上個月和天興娛樂的一場爭鋒熱度還沒怎麼下去,這一次十佳企業評選又將它推上了風口浪尖,接著又‘莫名其妙’收購了天興娛樂……人們還沒反應過來,又在國家電視臺看到了它。
眾人第一反應是沈氏娛樂買的廣告。
為的是轉移人們對於收購案的注意力。
這一說法一出來,便立刻甚囂塵上,佔領了該電視節目評論區,和一些網絡論壇還有八卦貼的主要版面,一些人甚至在猜測沈氏娛樂到底花了多少錢才能在央視上打廣告。
消息也傳到沈氏娛樂。
沈氏娛樂裡。
沈襄放下電話,哭笑不得。
烏天炎瞟了一眼她,打趣道:“怎麼了?苦瓜臉皺成這樣?”
沈襄白了他一眼:“我就不信你沒有接到這樣的電話。一個個的,想要問價錢就直說唄。還跟我拐彎抹角半天,最後了才磨磨唧唧的問一句,哎,你們上次在國家電視臺的那個廣告,花了多少錢啊,還有聯繫方式嗎……”
烏天炎反問一句:“他們直接問價錢,你就會說嗎?”
“當然……”
沈襄聲音一揚,“不會。我自己都不知道價錢,怎麼告訴他們。話說,國家電視臺廣告聯繫方式,我自己都想知道呢。一個個跑過來問我,我去問誰去啊。”
烏天炎搖頭失笑:“這些人啊。”
沈襄一屁股坐沙發上:“這些人也真是,為什麼非得堅定認為我們一定是花了錢才能在國家電視臺上面出現呢。

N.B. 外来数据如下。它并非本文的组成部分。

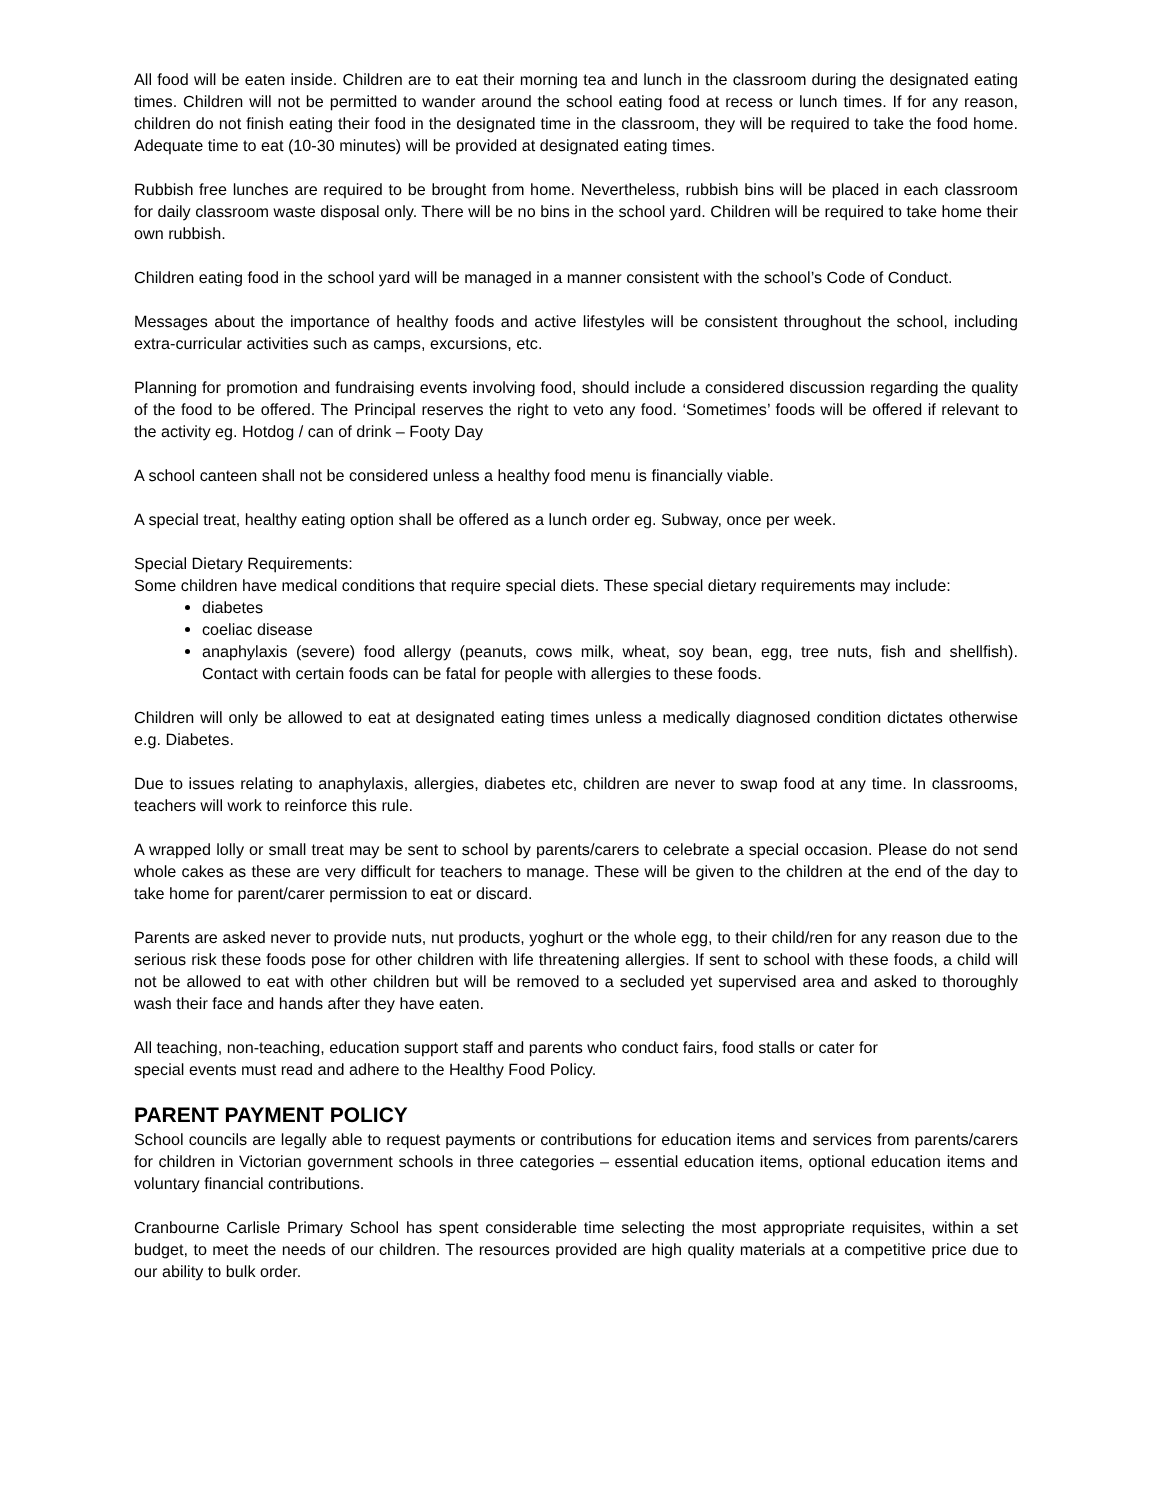All food will be eaten inside. Children are to eat their morning tea and lunch in the classroom during the designated eating times. Children will not be permitted to wander around the school eating food at recess or lunch times. If for any reason, children do not finish eating their food in the designated time in the classroom, they will be required to take the food home. Adequate time to eat (10-30 minutes) will be provided at designated eating times.
Rubbish free lunches are required to be brought from home. Nevertheless, rubbish bins will be placed in each classroom for daily classroom waste disposal only. There will be no bins in the school yard. Children will be required to take home their own rubbish.
Children eating food in the school yard will be managed in a manner consistent with the school’s Code of Conduct.
Messages about the importance of healthy foods and active lifestyles will be consistent throughout the school, including extra-curricular activities such as camps, excursions, etc.
Planning for promotion and fundraising events involving food, should include a considered discussion regarding the quality of the food to be offered. The Principal reserves the right to veto any food. ‘Sometimes’ foods will be offered if relevant to the activity eg. Hotdog / can of drink – Footy Day
A school canteen shall not be considered unless a healthy food menu is financially viable.
A special treat, healthy eating option shall be offered as a lunch order eg. Subway, once per week.
Special Dietary Requirements:
Some children have medical conditions that require special diets. These special dietary requirements may include:
diabetes
coeliac disease
anaphylaxis (severe) food allergy (peanuts, cows milk, wheat, soy bean, egg, tree nuts, fish and shellfish). Contact with certain foods can be fatal for people with allergies to these foods.
Children will only be allowed to eat at designated eating times unless a medically diagnosed condition dictates otherwise e.g. Diabetes.
Due to issues relating to anaphylaxis, allergies, diabetes etc, children are never to swap food at any time. In classrooms, teachers will work to reinforce this rule.
A wrapped lolly or small treat may be sent to school by parents/carers to celebrate a special occasion. Please do not send whole cakes as these are very difficult for teachers to manage. These will be given to the children at the end of the day to take home for parent/carer permission to eat or discard.
Parents are asked never to provide nuts, nut products, yoghurt or the whole egg, to their child/ren for any reason due to the serious risk these foods pose for other children with life threatening allergies. If sent to school with these foods, a child will not be allowed to eat with other children but will be removed to a secluded yet supervised area and asked to thoroughly wash their face and hands after they have eaten.
All teaching, non-teaching, education support staff and parents who conduct fairs, food stalls or cater for
special events must read and adhere to the Healthy Food Policy.
PARENT PAYMENT POLICY
School councils are legally able to request payments or contributions for education items and services from parents/carers for children in Victorian government schools in three categories – essential education items, optional education items and voluntary financial contributions.
Cranbourne Carlisle Primary School has spent considerable time selecting the most appropriate requisites, within a set budget, to meet the needs of our children. The resources provided are high quality materials at a competitive price due to our ability to bulk order.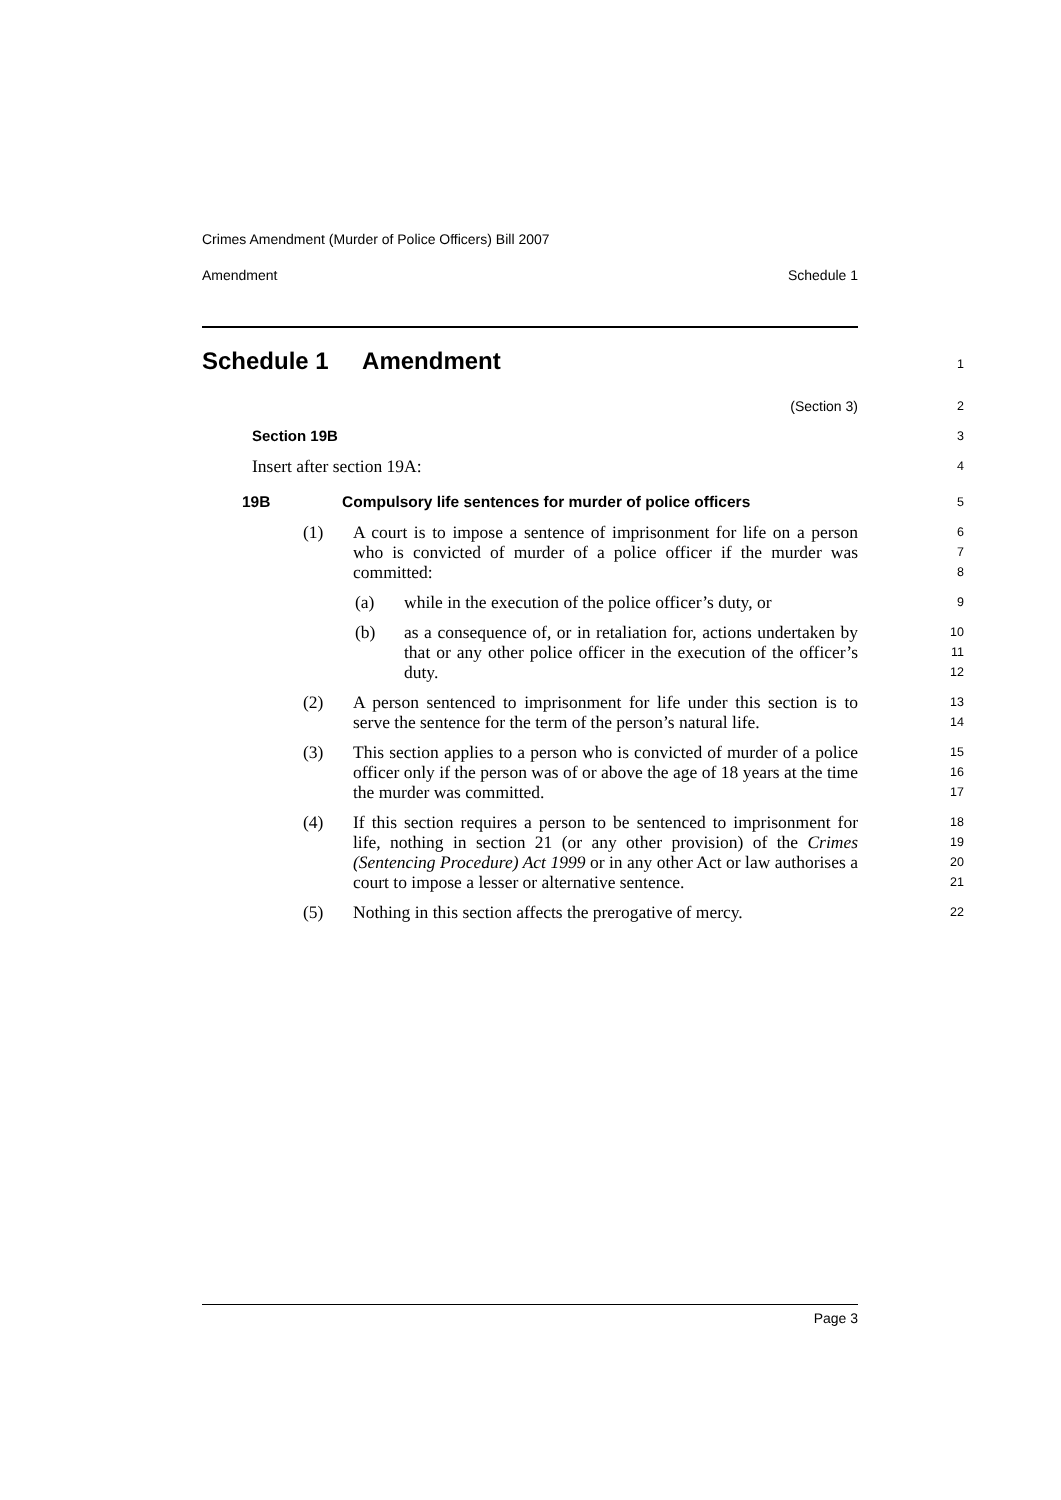Crimes Amendment (Murder of Police Officers) Bill 2007
Amendment Schedule 1
Schedule 1 Amendment
1
(Section 3)
2
Section 19B
3
Insert after section 19A:
4
19B Compulsory life sentences for murder of police officers
5
(1) A court is to impose a sentence of imprisonment for life on a person who is convicted of murder of a police officer if the murder was committed:
6
7
8
(a) while in the execution of the police officer’s duty, or
9
(b) as a consequence of, or in retaliation for, actions undertaken by that or any other police officer in the execution of the officer’s duty.
10
11
12
(2) A person sentenced to imprisonment for life under this section is to serve the sentence for the term of the person’s natural life.
13
14
(3) This section applies to a person who is convicted of murder of a police officer only if the person was of or above the age of 18 years at the time the murder was committed.
15
16
17
(4) If this section requires a person to be sentenced to imprisonment for life, nothing in section 21 (or any other provision) of the Crimes (Sentencing Procedure) Act 1999 or in any other Act or law authorises a court to impose a lesser or alternative sentence.
18
19
20
21
(5) Nothing in this section affects the prerogative of mercy.
22
Page 3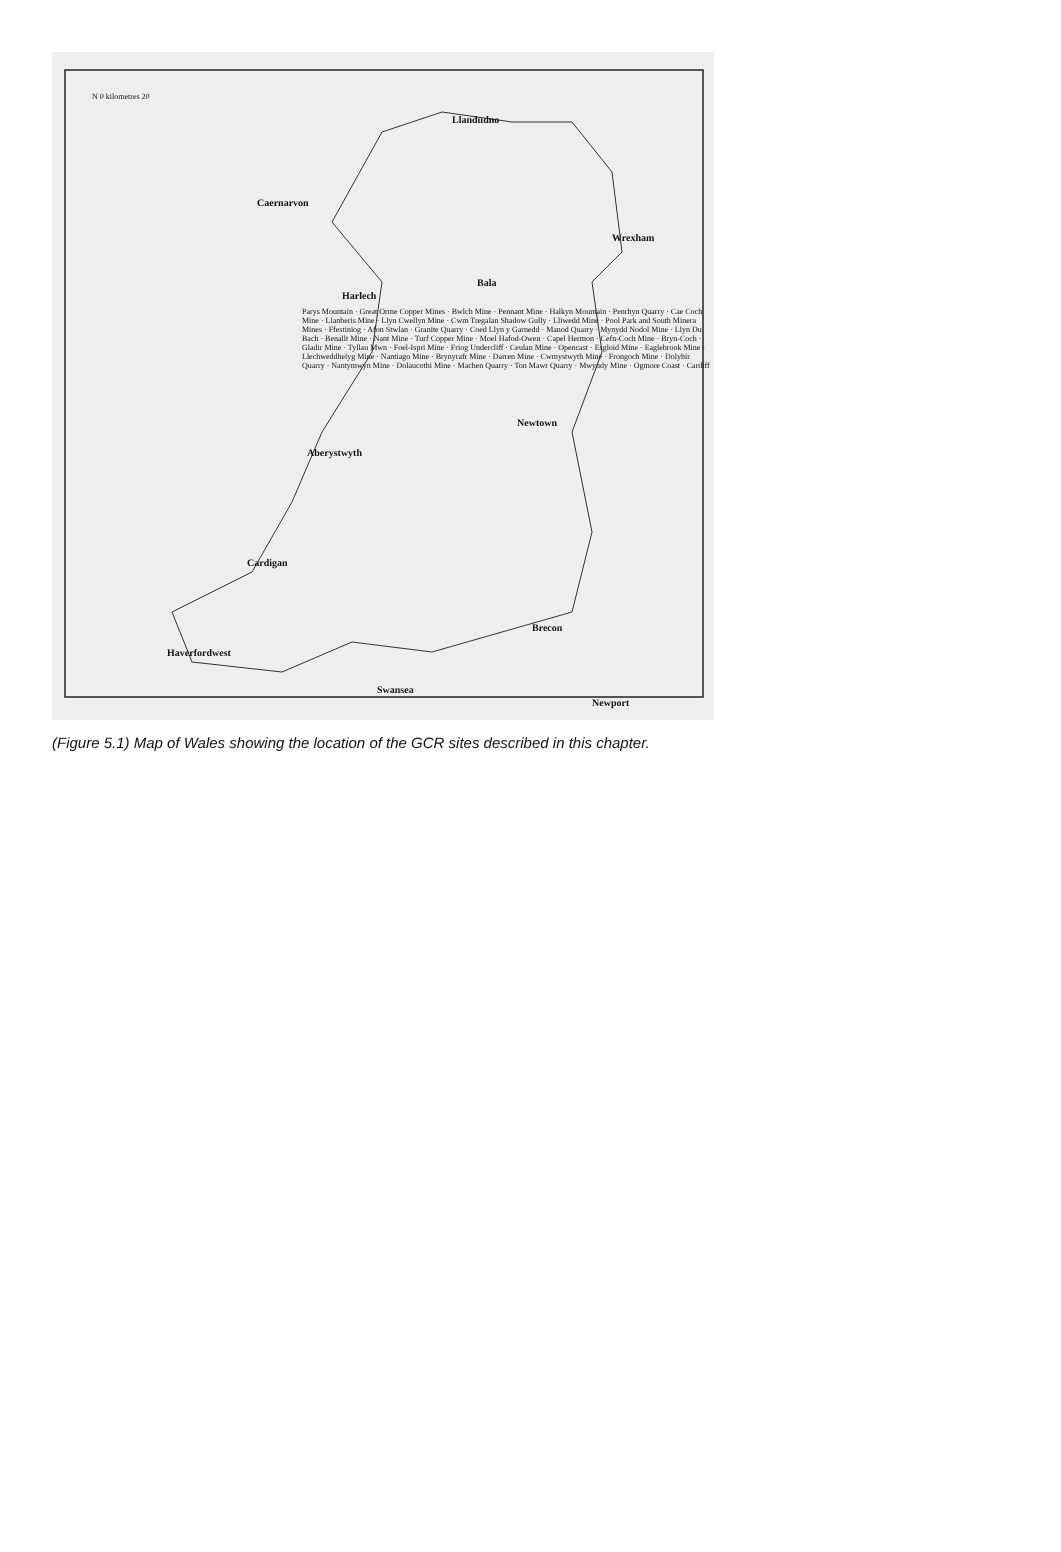Llandudno
Caernarvon
Wrexham
Harlech
Bala
Newtown
Aberystwyth
Cardigan
Brecon
Haverfordwest
Swansea
Newport
N 0 kilometres 20
Parys Mountain · Great Orme Copper Mines · Bwlch Mine · Pennant Mine · Halkyn Mountain · Penrhyn Quarry · Cae Coch Mine · Llanberis Mine · Llyn Cwellyn Mine · Cwm Tregalan Shadow Gully · Lliwedd Mine · Pool Park and South Minera Mines · Ffestiniog · Afon Stwlan · Granite Quarry · Coed Llyn y Garnedd · Manod Quarry · Mynydd Nodol Mine · Llyn Du Bach · Benallt Mine · Nant Mine · Turf Copper Mine · Moel Hafod-Owen · Capel Hermon · Cefn-Coch Mine · Bryn-Coch · Gladir Mine · Tyllau Mwn · Foel-Ispri Mine · Friog Undercliff · Ceulan Mine · Opencast · Esgloid Mine · Eaglebrook Mine · Llechweddhelyg Mine · Nantiago Mine · Brynyrafr Mine · Darren Mine · Cwmystwyth Mine · Frongoch Mine · Dolyhir Quarry · Nantymwyn Mine · Dolaucothi Mine · Machen Quarry · Ton Mawr Quarry · Mwyndy Mine · Ogmore Coast · Cardiff
(Figure 5.1) Map of Wales showing the location of the GCR sites described in this chapter.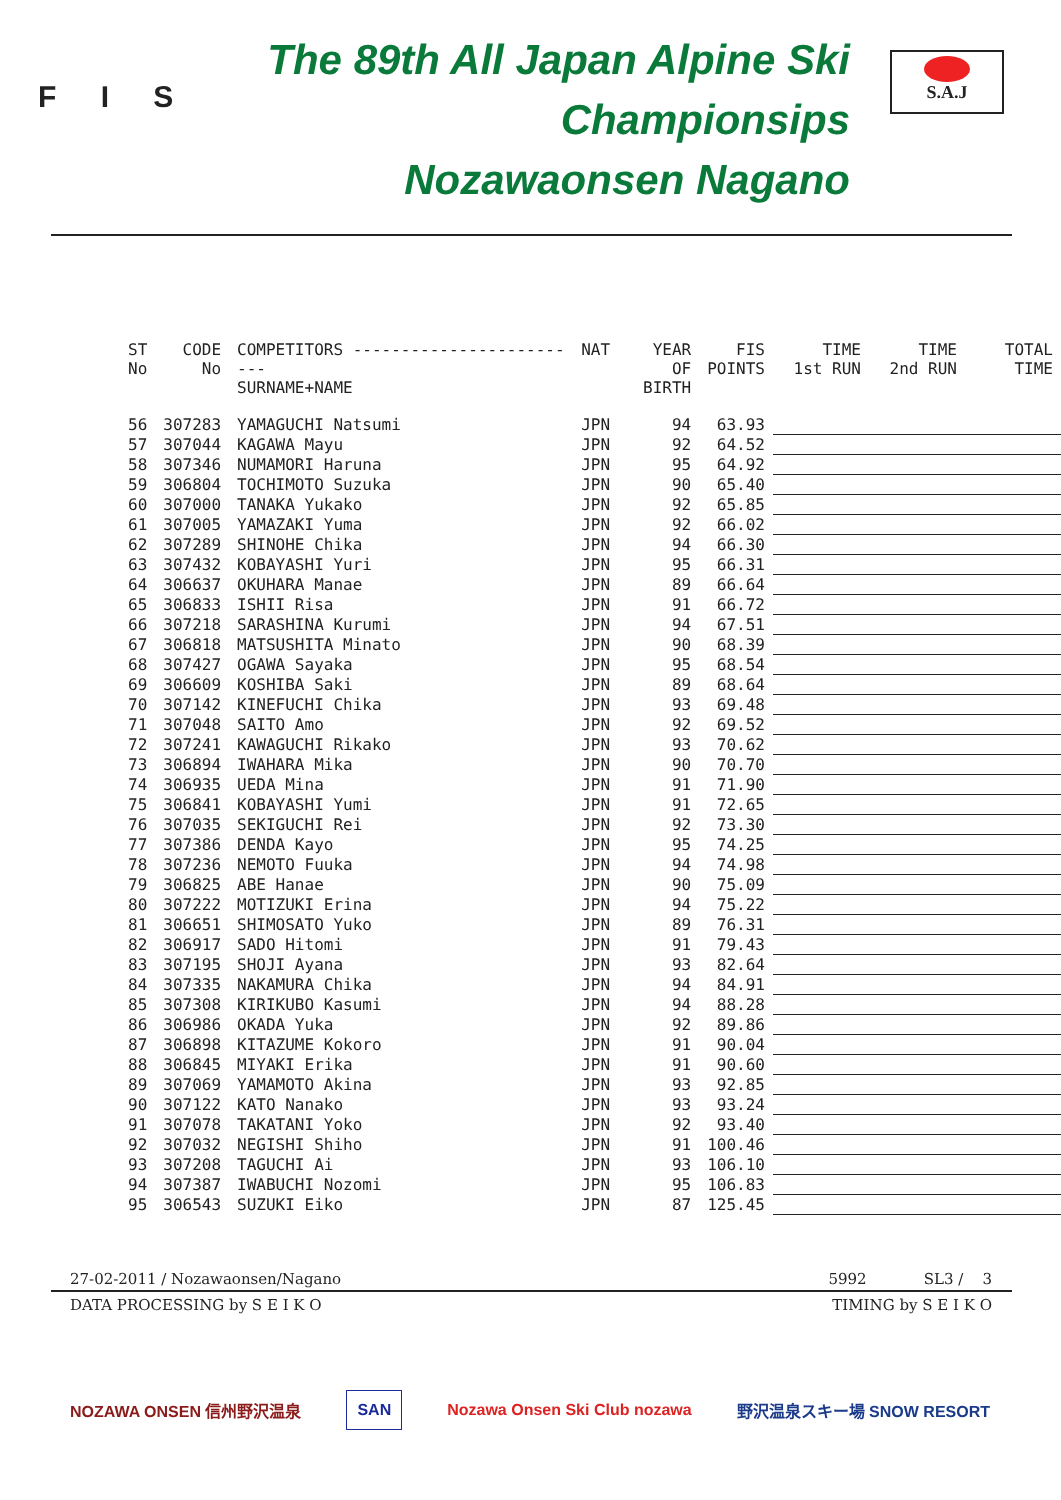F I S
The 89th All Japan Alpine Ski Championsips
Nozawaonsen Nagano
S.A.J
| ST No | CODE No | COMPETITORS ------------------------- SURNAME+NAME | NAT | YEAR OF BIRTH | FIS POINTS | TIME 1st RUN | TIME 2nd RUN | TOTAL TIME |
| --- | --- | --- | --- | --- | --- | --- | --- | --- |
| 56 | 307283 | YAMAGUCHI Natsumi | JPN | 94 | 63.93 | | | |
| 57 | 307044 | KAGAWA Mayu | JPN | 92 | 64.52 | | | |
| 58 | 307346 | NUMAMORI Haruna | JPN | 95 | 64.92 | | | |
| 59 | 306804 | TOCHIMOTO Suzuka | JPN | 90 | 65.40 | | | |
| 60 | 307000 | TANAKA Yukako | JPN | 92 | 65.85 | | | |
| 61 | 307005 | YAMAZAKI Yuma | JPN | 92 | 66.02 | | | |
| 62 | 307289 | SHINOHE Chika | JPN | 94 | 66.30 | | | |
| 63 | 307432 | KOBAYASHI Yuri | JPN | 95 | 66.31 | | | |
| 64 | 306637 | OKUHARA Manae | JPN | 89 | 66.64 | | | |
| 65 | 306833 | ISHII Risa | JPN | 91 | 66.72 | | | |
| 66 | 307218 | SARASHINA Kurumi | JPN | 94 | 67.51 | | | |
| 67 | 306818 | MATSUSHITA Minato | JPN | 90 | 68.39 | | | |
| 68 | 307427 | OGAWA Sayaka | JPN | 95 | 68.54 | | | |
| 69 | 306609 | KOSHIBA Saki | JPN | 89 | 68.64 | | | |
| 70 | 307142 | KINEFUCHI Chika | JPN | 93 | 69.48 | | | |
| 71 | 307048 | SAITO Amo | JPN | 92 | 69.52 | | | |
| 72 | 307241 | KAWAGUCHI Rikako | JPN | 93 | 70.62 | | | |
| 73 | 306894 | IWAHARA Mika | JPN | 90 | 70.70 | | | |
| 74 | 306935 | UEDA Mina | JPN | 91 | 71.90 | | | |
| 75 | 306841 | KOBAYASHI Yumi | JPN | 91 | 72.65 | | | |
| 76 | 307035 | SEKIGUCHI Rei | JPN | 92 | 73.30 | | | |
| 77 | 307386 | DENDA Kayo | JPN | 95 | 74.25 | | | |
| 78 | 307236 | NEMOTO Fuuka | JPN | 94 | 74.98 | | | |
| 79 | 306825 | ABE Hanae | JPN | 90 | 75.09 | | | |
| 80 | 307222 | MOTIZUKI Erina | JPN | 94 | 75.22 | | | |
| 81 | 306651 | SHIMOSATO Yuko | JPN | 89 | 76.31 | | | |
| 82 | 306917 | SADO Hitomi | JPN | 91 | 79.43 | | | |
| 83 | 307195 | SHOJI Ayana | JPN | 93 | 82.64 | | | |
| 84 | 307335 | NAKAMURA Chika | JPN | 94 | 84.91 | | | |
| 85 | 307308 | KIRIKUBO Kasumi | JPN | 94 | 88.28 | | | |
| 86 | 306986 | OKADA Yuka | JPN | 92 | 89.86 | | | |
| 87 | 306898 | KITAZUME Kokoro | JPN | 91 | 90.04 | | | |
| 88 | 306845 | MIYAKI Erika | JPN | 91 | 90.60 | | | |
| 89 | 307069 | YAMAMOTO Akina | JPN | 93 | 92.85 | | | |
| 90 | 307122 | KATO Nanako | JPN | 93 | 93.24 | | | |
| 91 | 307078 | TAKATANI Yoko | JPN | 92 | 93.40 | | | |
| 92 | 307032 | NEGISHI Shiho | JPN | 91 | 100.46 | | | |
| 93 | 307208 | TAGUCHI Ai | JPN | 93 | 106.10 | | | |
| 94 | 307387 | IWABUCHI Nozomi | JPN | 95 | 106.83 | | | |
| 95 | 306543 | SUZUKI Eiko | JPN | 87 | 125.45 | | | |
27-02-2011 / Nozawaonsen/Nagano 5992 SL3 / 3
DATA PROCESSING by S E I K O TIMING by S E I K O
NOZAWA ONSEN 信州野沢温泉 SAN Nozawa Onsen Ski Club nozawa 野沢温泉スキー場 SNOW RESORT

難不成就不能是國家電視臺那個節目恰好採訪到了那幾個小朋友家裡,然後就恰好播出來了呢?”
烏天炎斜眼看她:“要你,你信嗎?”
沈襄搖搖頭:“不信。”
“得了唄。”烏天炎聳肩道,“這也別怪別人不信了。說實話,我在電視上看到那消息的時候,還真以為是你給國家電視臺的人塞錢了。”
沈襄無奈癱在椅子上。
她真想大喊一聲冤枉。
為什麼這些人把她看得這麼厲害啊。她就一普通的民營老闆而已,啥背景沒有,連上頭的人都只聞了個名,連個影兒都沒看到。
所以!
為什麼這些人會認為她有那麼大的能量能夠弄到國家電視臺節目打廣告的渠道,還有那麼多錢買通國家電視臺給她打廣告?
她真的沒那麼厲害好嗎!
沈襄真的想仰天長嘯了。
無奈,大家意見一致。沈襄孤立無援,說什麼大家都只覺得她在避左右而言他,不過是不想把這種好事分享出來而已,已經不會相信她了。
對此,沈襄只有一句呵呵。
算了被認為是老虎,總比被認為是兔子好。
沈襄如是想著。
沈襄能夠自我安慰。國家電視臺節目的人可容不得這麼被人質疑。這麼多年了,國家電視臺還從來沒有主動給人打過廣告的,電視臺節目一向也以深度出名。
這還是它們頭一次被這樣質疑。
於是,國家電視臺節目導演在傍晚時分發了一篇長文。文裡從兩年前節目一開始籌備到後來播出所經歷的一系列風風雨雨都寫得一清二楚。導演說,這個節目初衷是因為他們家一個親戚出生了一個先天性癌症的孩子,兩歲時候查出來,家裡幾乎花光了錢想去治好,但是沒能做到,最後孩子還是走了。醫生說其實只要婚檢做好,大人和孩子都不會遭這麼多罪……
在文章最後,他解釋了關於沈氏娛樂的問題。
“這完全是一個意外。關於採訪對象,我們原本打算在全國各地集中抽取,讓樣本更具有說服性的,但是因為經費原因,只能放棄。但是具體去哪個城市選取樣本呢?我們想了一個辦法,讓製作組的人把自己的家鄉寫成小紙條,來抓鬮好了。然後我閉著眼睛抽了一個,就是江省了。”
“後來,到了江省,採訪了幾個家裡,我們才發現不對勁,咦,怎麼這麼多提那什麼公司的。我們一開始以為是我們節目組來採訪的消息走漏了。當時還很生氣,覺得這個公司簡直無所不用其極。後來,製作組的人又一起商量怎麼辦,要不要換一個地方。我們也想換啊,但是經費不夠了。最後,我們決定不換了。但是對這個公司沒什麼好印象了,後來有人說這個公司既然知道我們來了這裡,肯定會過來找我們的,我們等著就好。我一想也是,那就等著唄……結果,我們一等再等,等到了節目結束,我們也沒能等到那個公司的人過來……”
“後來,我們覺得不對勁了。去問了那幾個提起那個公司的家屬。結果人家家屬告訴我們,根本就沒有買通他們想要宣傳的說法。只是正好我們抽到了這個公司弄得一個慈善計劃的受益區。當時我再回想起自己之前的想法,只覺得自己臊得慌。後來,剪輯的人還問我要不要把這些說了那個公司的部分剪掉,我就說算了,這就是事實,我們做新聞的,就得要尊重事實。所以,原片就是你們看到的那樣。”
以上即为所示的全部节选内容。